Lydia and Muhammad, two Syrian refugees living in the Qushtaba Refugee Camp in the city of Erbil, in the Kurdistan Region of Iraq (KRI), have been suffering from thalassemia since birth, forcing them to visit a hospital twice a mont for regular blood transfusions.
Rima Sheikhmous, their mother, said her children’s health has affected negatively their psychology and study “it is not a matter of a day or two, we have been visiting hospitals for years.”
Thalassemia is an inherited blood disorder characterized by the formation of abnormal form of hemoglobin, there is also not enough oxygen delivered to all the other cells of the body, which may cause a person to feel tired, weak or short of breath.
Treatment can either be through blood transfusion every two to four weeks that takes several hours, which is a safe and common procedure for thalassemia patients, or in severe cases, doctors resort to a blood stem cell transplant.
“We are trying to reach any humanitarian organization or anyone who can help us, we hold with us our papers and medical tests, hopefully we receive support or assistance, but we have not received anything,” Sheikhmous said.
The sheikhdoms’ family is not the only one struggling with this disease inside the camp, the child Khalat, who is not more than four years old, also visits the hospital twice a month for blood transfusion.
Rojin Khalil, Khalat’s mother, says her son’s health and psychological condition “is not good, he keeps asking my for how long I will keep going to the hospital.”
The mother said her child after the blood transfusion becomes tired, he tries to be alone in the room.
Khalil tries to ease her child’s pain so she invites children to play with him, “this disease has no treatment, and the only cure for patients with thalassemia is hematopoietic stem cell transplantation, it is expensive and needs a donor.”
The families of children with thalassemia hope that international organizations help them to alleviate acute symptoms of the disease and overcome the negative psychological impacts it causes to the infected people.

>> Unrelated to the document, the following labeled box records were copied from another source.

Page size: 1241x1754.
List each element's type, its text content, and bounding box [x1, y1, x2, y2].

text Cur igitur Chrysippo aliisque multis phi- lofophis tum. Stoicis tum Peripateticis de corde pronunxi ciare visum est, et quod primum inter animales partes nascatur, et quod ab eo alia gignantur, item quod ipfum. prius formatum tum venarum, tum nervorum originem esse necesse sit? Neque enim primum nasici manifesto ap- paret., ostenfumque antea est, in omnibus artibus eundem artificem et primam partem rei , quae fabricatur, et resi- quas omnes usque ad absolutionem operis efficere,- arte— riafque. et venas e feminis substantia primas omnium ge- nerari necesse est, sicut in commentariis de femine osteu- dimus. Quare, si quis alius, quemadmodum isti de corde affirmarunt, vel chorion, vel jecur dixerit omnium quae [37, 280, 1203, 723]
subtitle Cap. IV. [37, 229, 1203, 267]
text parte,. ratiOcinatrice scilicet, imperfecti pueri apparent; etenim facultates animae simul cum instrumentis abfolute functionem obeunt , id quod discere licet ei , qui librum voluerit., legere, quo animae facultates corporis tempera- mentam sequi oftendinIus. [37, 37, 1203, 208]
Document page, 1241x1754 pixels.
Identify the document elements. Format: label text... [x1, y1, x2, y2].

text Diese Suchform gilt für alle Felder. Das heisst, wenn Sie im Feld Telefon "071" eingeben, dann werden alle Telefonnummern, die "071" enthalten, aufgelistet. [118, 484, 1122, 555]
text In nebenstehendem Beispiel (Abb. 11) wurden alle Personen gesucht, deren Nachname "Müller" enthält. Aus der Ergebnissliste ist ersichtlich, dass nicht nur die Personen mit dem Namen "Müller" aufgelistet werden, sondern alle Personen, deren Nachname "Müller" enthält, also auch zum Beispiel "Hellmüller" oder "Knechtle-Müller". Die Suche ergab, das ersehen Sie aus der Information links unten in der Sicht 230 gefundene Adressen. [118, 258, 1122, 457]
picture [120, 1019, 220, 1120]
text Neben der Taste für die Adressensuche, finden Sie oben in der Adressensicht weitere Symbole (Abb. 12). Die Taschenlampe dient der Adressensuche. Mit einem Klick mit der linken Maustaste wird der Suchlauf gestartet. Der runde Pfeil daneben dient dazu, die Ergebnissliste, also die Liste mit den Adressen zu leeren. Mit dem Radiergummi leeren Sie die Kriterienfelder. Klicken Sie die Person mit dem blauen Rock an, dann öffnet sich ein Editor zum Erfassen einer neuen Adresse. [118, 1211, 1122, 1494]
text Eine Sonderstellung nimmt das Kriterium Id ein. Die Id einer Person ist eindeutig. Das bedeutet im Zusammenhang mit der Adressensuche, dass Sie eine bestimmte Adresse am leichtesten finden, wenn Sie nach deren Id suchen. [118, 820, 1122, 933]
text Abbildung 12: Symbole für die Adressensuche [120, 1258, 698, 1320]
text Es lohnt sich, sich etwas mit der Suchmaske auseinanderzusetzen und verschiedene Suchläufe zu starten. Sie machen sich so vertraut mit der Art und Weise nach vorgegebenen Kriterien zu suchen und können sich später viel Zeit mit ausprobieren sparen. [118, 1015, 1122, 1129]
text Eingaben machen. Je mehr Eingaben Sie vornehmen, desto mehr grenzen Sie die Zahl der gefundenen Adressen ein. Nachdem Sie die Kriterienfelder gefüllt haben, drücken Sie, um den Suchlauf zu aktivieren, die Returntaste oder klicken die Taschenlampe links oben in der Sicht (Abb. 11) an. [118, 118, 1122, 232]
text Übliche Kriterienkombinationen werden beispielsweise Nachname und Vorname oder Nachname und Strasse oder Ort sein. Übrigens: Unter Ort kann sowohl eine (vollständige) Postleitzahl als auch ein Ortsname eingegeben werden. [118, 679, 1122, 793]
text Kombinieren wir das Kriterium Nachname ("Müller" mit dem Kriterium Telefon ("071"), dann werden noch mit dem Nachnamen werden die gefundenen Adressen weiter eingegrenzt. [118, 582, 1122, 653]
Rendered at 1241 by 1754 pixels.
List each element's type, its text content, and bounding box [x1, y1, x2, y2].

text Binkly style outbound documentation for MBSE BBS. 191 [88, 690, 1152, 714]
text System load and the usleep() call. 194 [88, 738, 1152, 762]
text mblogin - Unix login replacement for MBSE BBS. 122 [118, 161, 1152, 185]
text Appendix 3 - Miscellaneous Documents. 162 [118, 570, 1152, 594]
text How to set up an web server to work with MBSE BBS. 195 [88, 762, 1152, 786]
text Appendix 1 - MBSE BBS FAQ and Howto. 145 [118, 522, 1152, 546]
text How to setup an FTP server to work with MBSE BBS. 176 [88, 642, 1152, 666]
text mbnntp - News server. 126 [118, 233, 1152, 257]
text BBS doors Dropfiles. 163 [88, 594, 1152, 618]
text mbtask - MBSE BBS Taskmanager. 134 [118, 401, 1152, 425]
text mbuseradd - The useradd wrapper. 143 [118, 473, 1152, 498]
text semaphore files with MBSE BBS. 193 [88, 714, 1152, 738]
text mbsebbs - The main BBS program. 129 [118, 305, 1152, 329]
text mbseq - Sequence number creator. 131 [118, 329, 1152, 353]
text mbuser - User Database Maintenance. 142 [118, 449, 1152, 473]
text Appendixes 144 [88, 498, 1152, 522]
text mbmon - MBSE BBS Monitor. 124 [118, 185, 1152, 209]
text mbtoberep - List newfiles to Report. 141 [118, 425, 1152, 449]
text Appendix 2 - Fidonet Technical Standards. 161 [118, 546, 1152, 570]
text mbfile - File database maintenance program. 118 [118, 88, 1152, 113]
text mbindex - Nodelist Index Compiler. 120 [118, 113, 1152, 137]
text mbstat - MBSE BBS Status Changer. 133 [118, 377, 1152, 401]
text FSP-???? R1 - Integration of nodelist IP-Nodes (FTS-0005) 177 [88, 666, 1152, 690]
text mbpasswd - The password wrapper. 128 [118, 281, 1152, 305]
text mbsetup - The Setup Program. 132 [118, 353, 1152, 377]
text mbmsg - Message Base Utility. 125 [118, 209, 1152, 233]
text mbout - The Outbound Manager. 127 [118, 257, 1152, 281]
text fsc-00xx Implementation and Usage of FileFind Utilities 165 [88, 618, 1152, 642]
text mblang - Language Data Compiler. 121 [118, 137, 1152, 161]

Although there is a dispensary inside the Qushtabe camp, its services do not cover thalassemia patients.
Sabah Suleiman, a medical assistant at the dispensary, said they provide everything possible to help the refugees, “but chronic diseases such as thalassemia cannot be treated inside the clinic, because patients require tests and blood transfusions, and we offer some medicines – if available – to patients for free.”
Patients with thalassemia inside the camp go to a hospital in Erbil for blood transfusions, so the dispensary has allocated a car to carry them to the hospital, it waits for them until three o’clock in the afternoon, and then returns them to the camp, according to Suleiman.